Les émeutes de cette semaine-là avaient jeté la ville dans le chaos ! maisons, magasins, hôtels, les émeutiers avaient laissé éclater leur rage sur tous ces signes de bien-être dont ils ont toujours été privés, des voitures avaient brûlé par centaines, pillages, saccages, vols, viols...
La peur régna jusqu’au soir où l’armée prit le contrôle des rues !
Rachid aimait à répéter :
« Si toutes les villes du pays s’étaient soulevées cet hiver, le PATRON et ses sbires y seraient restés » !
Ceux qui y passèrent par contre, furent les éternels pauvres gens, victimes abonnées à ces tristes évènements !
Le bilan de cette fameuse nuit où l’armée « déploya ses forces » fut de deux cent cinquante morts !
L’hôtel était situé sur une colline dominant la Médina et, bien qu’en ruines, il était toujours imposant, laissant deviner par certains aspects le chef-d’œuvre d’architecture qu’il avait dû être jusqu’à cette nuit de décembre !
Garés sur ce qui semblait avoir été le parking, nous admirions cette vue superbe de la ville ancienne.

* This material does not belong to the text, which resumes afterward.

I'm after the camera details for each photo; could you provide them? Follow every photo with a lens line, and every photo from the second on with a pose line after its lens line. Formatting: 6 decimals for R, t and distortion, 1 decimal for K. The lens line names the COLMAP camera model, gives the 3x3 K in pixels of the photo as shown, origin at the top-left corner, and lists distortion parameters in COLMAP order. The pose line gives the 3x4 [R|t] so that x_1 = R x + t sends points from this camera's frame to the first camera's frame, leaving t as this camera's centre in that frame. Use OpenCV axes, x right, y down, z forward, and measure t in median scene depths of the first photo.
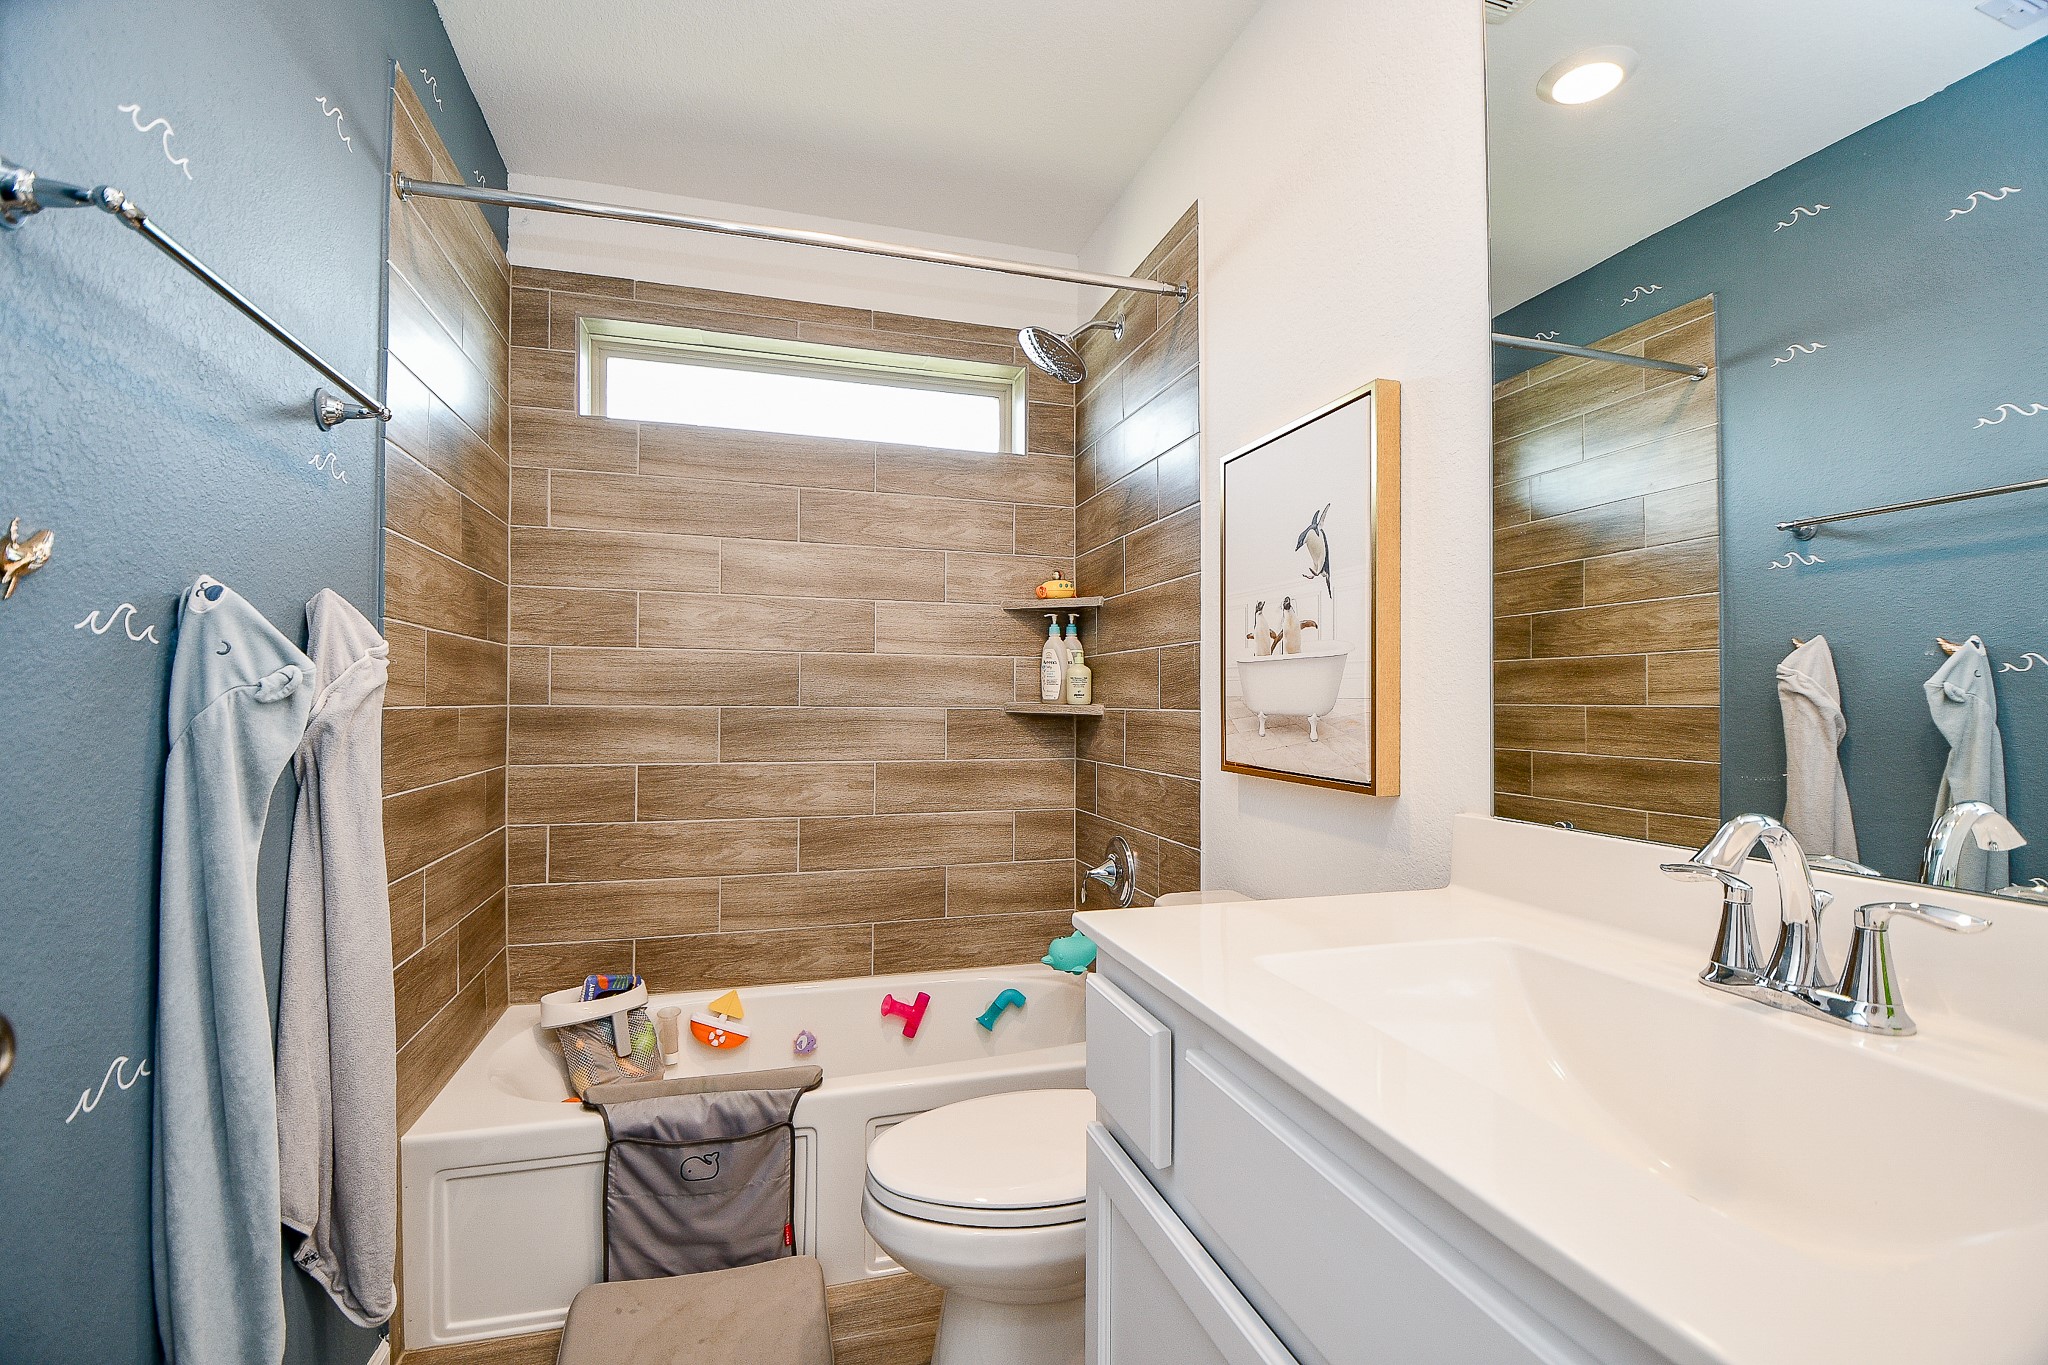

Le palais du « Patron » brillait au loin, et même à cette distance on pouvait admirer l’extraordinaire beauté de ce qu’il aimait à appeler :
« Mon modeste pied-à-terre dans la ville de mes ancêtres »
Situé en plein centre de la Médina, tout gravitait autour de lui, rappelant au petit peuple que le PATRON était toujours présent même quand il n’était pas là !

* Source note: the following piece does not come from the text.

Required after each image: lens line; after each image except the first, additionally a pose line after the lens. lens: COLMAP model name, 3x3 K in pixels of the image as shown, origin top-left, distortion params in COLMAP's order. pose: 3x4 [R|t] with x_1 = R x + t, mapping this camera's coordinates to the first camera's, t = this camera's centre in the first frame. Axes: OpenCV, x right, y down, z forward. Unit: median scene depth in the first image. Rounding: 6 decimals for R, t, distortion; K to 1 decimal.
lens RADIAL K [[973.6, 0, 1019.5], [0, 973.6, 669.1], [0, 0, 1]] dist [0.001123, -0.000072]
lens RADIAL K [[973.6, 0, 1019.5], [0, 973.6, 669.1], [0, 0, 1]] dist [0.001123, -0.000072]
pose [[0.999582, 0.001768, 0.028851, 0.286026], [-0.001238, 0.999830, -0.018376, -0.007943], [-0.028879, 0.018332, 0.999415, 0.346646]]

Nous n’étions pas seuls, l’endroit paraissait être une attraction pour beaucoup de monde...
Des familles entières étaient là, éparpillées ici et là sur toute l’étendue d’une verte clairière, qui avait sûrement dû être le jardin de l’Hôtel, une superbe pelouse verte, extraordinairement bien entretenue.

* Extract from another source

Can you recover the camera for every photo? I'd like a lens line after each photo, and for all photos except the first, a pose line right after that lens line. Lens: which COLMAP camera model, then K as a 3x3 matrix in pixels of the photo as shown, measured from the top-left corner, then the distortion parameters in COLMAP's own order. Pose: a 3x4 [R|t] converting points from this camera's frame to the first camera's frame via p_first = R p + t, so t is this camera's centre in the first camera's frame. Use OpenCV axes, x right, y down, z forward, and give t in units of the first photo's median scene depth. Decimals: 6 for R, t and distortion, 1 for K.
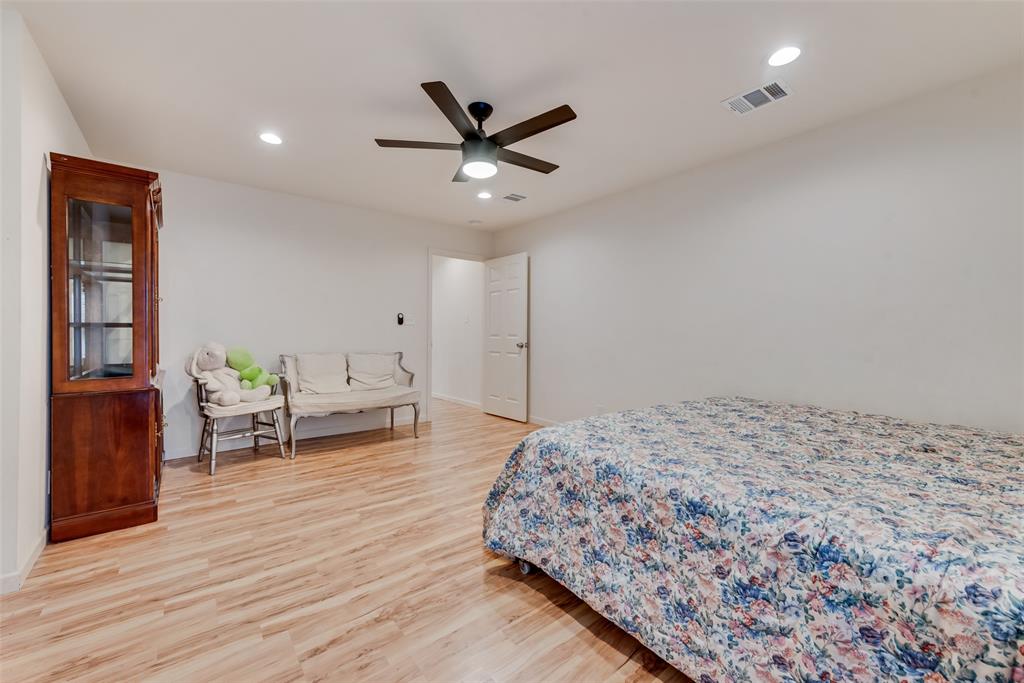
lens RADIAL K [[402.5, 0, 504.8], [0, 402.5, 343.3], [0, 0, 1]] dist [0.001499, -0.000046]
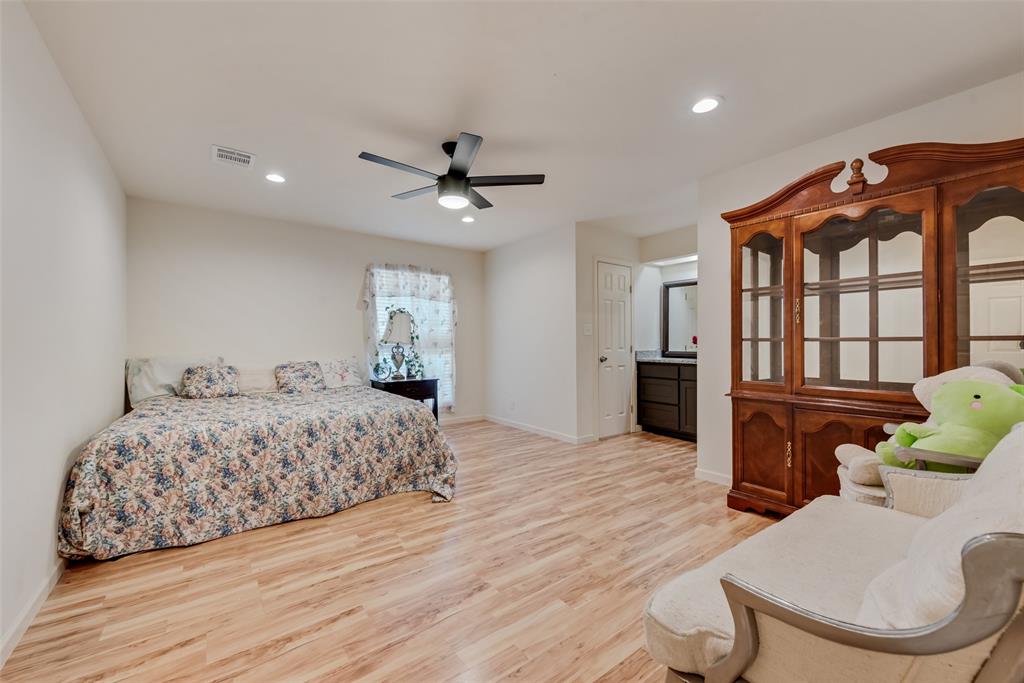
lens RADIAL K [[402.5, 0, 504.8], [0, 402.5, 343.3], [0, 0, 1]] dist [0.001499, -0.000046]
pose [[-0.999753, -0.005903, 0.021429, -0.228390], [-0.005030, 0.999164, 0.040571, -0.077131], [-0.021651, 0.040453, -0.998947, 2.105673]]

Il y avait des petits groupes de gens, les hommes et les femmes étaient assis à même le sol formant des cercles autour desquels les enfants couraient remplissant l’endroit de leurs rires magiques.
Un détail cela dit me laissa perplexe, comment dans ce pays où la religion avait une place si importante, autant de gens se permettaient de faire un pique-nique en plein mois de Ramadan ?
Rachid était un homme jovial aimant rire de tout, surtout de lui même.
Quand je vis sa mâchoire devenir carrée, et ses yeux rougir, je devinais que je n’aurais pas dû poser la question, ni même relever ce petit détail...
Je sentis la gêne que ma question avait provoquée, et décidai de descendre de voiture.
Je fis quelques pas avant qu’il ne me rejoigne, et, rompant le silence pesant que ma question avait provoqué, il me dit de sa voix cassée des mauvais jours.
« Ne m’en veux pas petit, ce n’est pas après toi que j’en ai !
Vois-tu, quand tu as débarqué chez nous ce fameux soir de décembre, la ville était à feu et à sang, l’armée venue mater une émeute s’était retrouvée face à une insurrection populaire, les officiers débordés ont donné l’ordre de tirer à vue, le bilan officiel était de deux cent cinquante morts, mais en réalité, personne ne sait exactement combien de gens sont morts ce soir-là.
La rumeur parle de deux voire de trois mille morts… »
Il ne me regardait plus, ses yeux fixaient le vide, et de la voix triste et abattue des hommes qui ne croient plus en leurs semblables, il acheva :
« Tout ce que je peux te dire c’est que cette nuit-là des milliers de familles n’ont pas vu rentrer un fils, une fille, un frère ou un père, ils se sont tout bonnement évanouis, comme s’ils n’avaient jamais existé !
La rumeur... encore la rumeur... dit que ces gens-là, qui ne figuraient pas dans la liste du bilan officiel, ont été enterrés ensemble, dans la même tombe !
Ceux qui se sont résignés à accepter le sort des êtres qui leur étaient chers...
Ceux qui ne savent pas où sont enterrés leurs morts, viennent ici tous les vendredis se recueillir sur ce qui est devenu la plus grande tombe du pays !
Tous ces gens que tu vois ne sont pas là en “pique-nique” comme tu dis ! Ils attendent la rupture du jeûne pour dîner ici, se retrouver avec la famille “au complet” !
Regarde les bien, ils ne sont pas assis dans un jardin, ce bout de terre sur lequel ces gosses jouent, ce bout de terre que ces gens arrosent de leurs larmes tous les vendredis...
Ce bout de terre est l’ultime demeure des disparus de décembre ! ».